Karnataka: Sex workers demand suitable housing from government

The KSWU stressed the need for proper housing for sex workers and also called for the repeal of the Immoral Trafficking Prevention Act

ByDeeksha Devadiga

Published Jun 30, 2022 | 5:14 PM Updated Jul 22, 2022 | 2:55 PM

Karnataka Women’s Development Corporation General Manager MG Paly at the symposium. (Image: Supplied)

The Karnataka Sex Workers Union (KSWU), during a three-day symposium from 24 June in Bengaluru, stressed the need for proper housing for sex workers, and also called for the repeal of the Immoral Trafficking Prevention Act (ITPA).

The KSWU members said that the government schemes intended to provide housing and business loans to sex workers affect them adversely because of the riders and conditions they come saddled with.

Even though sex work is partially legalised in India, the schemes are failing to provide them with a life of dignity due to the deep-rooted stigma against their work in the country, they said.

The housing predicament

They said some of them got houses in 2016 under the Rajiv Gandhi Housing Scheme for the HIV-positive.

But most of them relocated from those houses as they were seen as nothing more than HIV patients.

Deepa (name changed), a member of the KSWU, explained that the area is now referred to as an “Aids Colony” by the locals.

She told South First that sex workers demand not just housing but also a life of dignity in those houses.

She also urged the Karnataka government to provide them housing without disclosing their profession.

However, Karnataka State Women Development Corporation (KSWDC) General Manager MG Paly said sex workers change their residence frequently and most of them also lack identity and address proofs, making it difficult for the government to identify them.

Their reluctance to identify as sex workers also poses an issue in creating the required legal documents for bank loans, added Paly.

“We have explained the issue to the sex workers, and they understand the problem but have no solution for it,” Paly told South First.

The Devadasi scheme

The Devadasi scheme that provides loans to the sex workers in the state has also not helped improve their lives.

Paly said that the state gives them a subsidiary amount of ₹30,000 through the scheme to start small businesses.

Deepa, however, said, “Most of us sex workers live in a rented place, and the meagre ₹30,000 given by the government is not sufficient to start any business.”

She also stressed that no amount given by the government would suffice until sex workers have a place of their own.

Paly said the Ministry of Women and Child Development has proposed new schemes to support sex workers, like increasing the annual amount to ₹50,000.

“I can try, but I can’t promise anything,” she said about the proposal getting a nod from the state government.

Other demands

The KSWU has also been working to achieve recognition as a trade-union status for itself and employment rights for all sex workers in the country.

KSWU members demanded care centres for sex workers’ children.
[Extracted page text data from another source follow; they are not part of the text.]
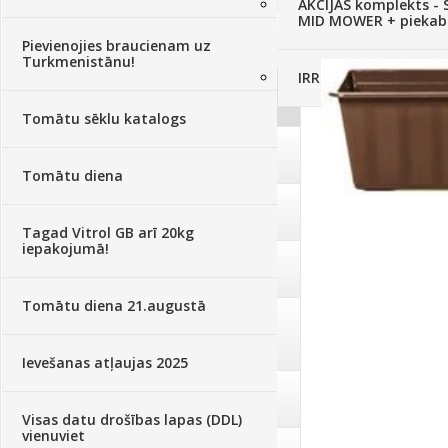
AKCIJAS komplekts - 
MID MOWER + piekab
Augsne, kūdra, mulča
(70)
Pievienojies braucienam uz
Turkmenistānu!
IRRITEC Pilienlaistīš
Podi un kasetes
(646)
Tomātu sēklu katalogs
Augu laistīšana
(505)
Tomātu diena
Augu smidzinātāji
(40)
Tagad Vitrol GB arī 20kg
iepakojumā!
Pārklāji, plēves
(173)
Tomātu diena 21.augustā
Dārza instrumenti un tehnika
(359)
Ievešanas atļaujas 2025
Deratizācija, dezinsekcija
(95)
Visas datu drošības lapas (DDL)
vienuviet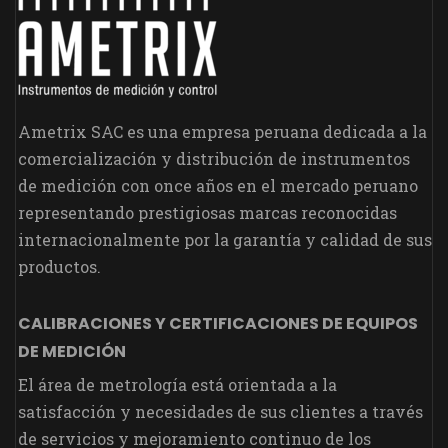
Ametrix SAC es una empresa peruana dedicada a la
comercialización y distribución de instrumentos
de medición con once años en el mercado peruano
representando prestigiosas marcas reconocidas
internacionalmente por la garantía y calidad de sus
productos.
CALIBRACIONES Y CERTIFICACIONES DE EQUIPOS
DE MEDICIÓN
El área de metrología está orientada a la
satisfacción y necesidades de sus clientes a través
de servicios y mejoramiento continuo de los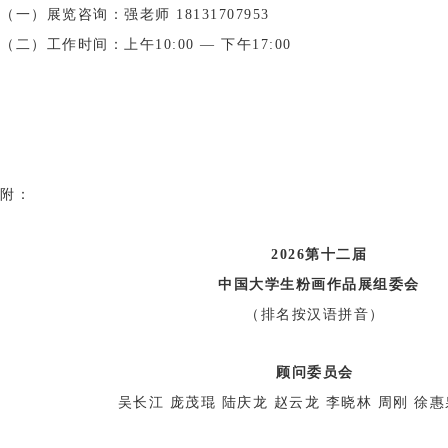
（一）展览咨询
：强老
师 18131707953
（二）工作时间：上午10:00 — 下午17:00
附：
2026第十二届
中国大学生粉画作品展组委会
（排名按汉语拼音）
顾问委员会
吴长江 庞茂琨 陆庆龙 赵云龙 李晓林 周刚 徐惠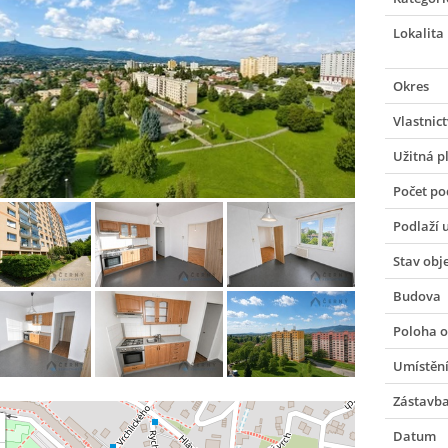
Lokalita
Okres
Vlastnict
Užitná p
Počet po
Podlaží 
Stav obj
Budova
Poloha o
Umístění
Zástavb
Datum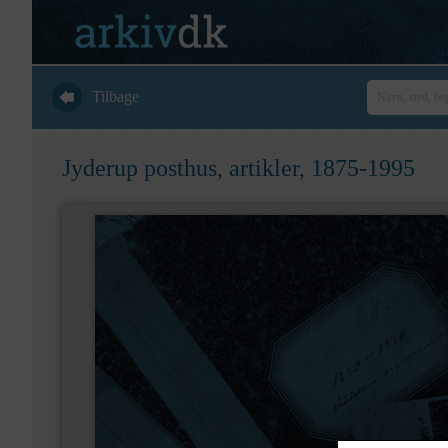
Tilbage
Jyderup posthus, artikler, 1875-1995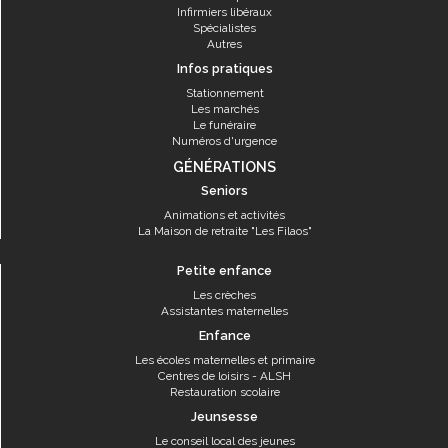
Infirmiers libéraux
Spécialistes
Autres
Infos pratiques
Stationnement
Les marchés
Le funéraire
Numéros d'urgence
GÉNÉRATIONS
Seniors
Animations et activités
La Maison de retraite "Les Filaos"
Petite enfance
Les crèches
Assistantes maternelles
Enfance
Les écoles maternelles et primaire
Centres de loisirs - ALSH
Restauration scolaire
Jeunsesse
Le conseil local des jeunes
They said they need a facility that will run during the night, when they are at work.

Paly said on the subject, “There are childcare centres in every taluka, which are free and can be availed by everyone. However, they do not operate throughout the night, something that sex workers want.”

The demand for separate childcare centres for sex workers is vital because of the “discrimination and ill-treatment our children face because of our profession”, explained Deepa.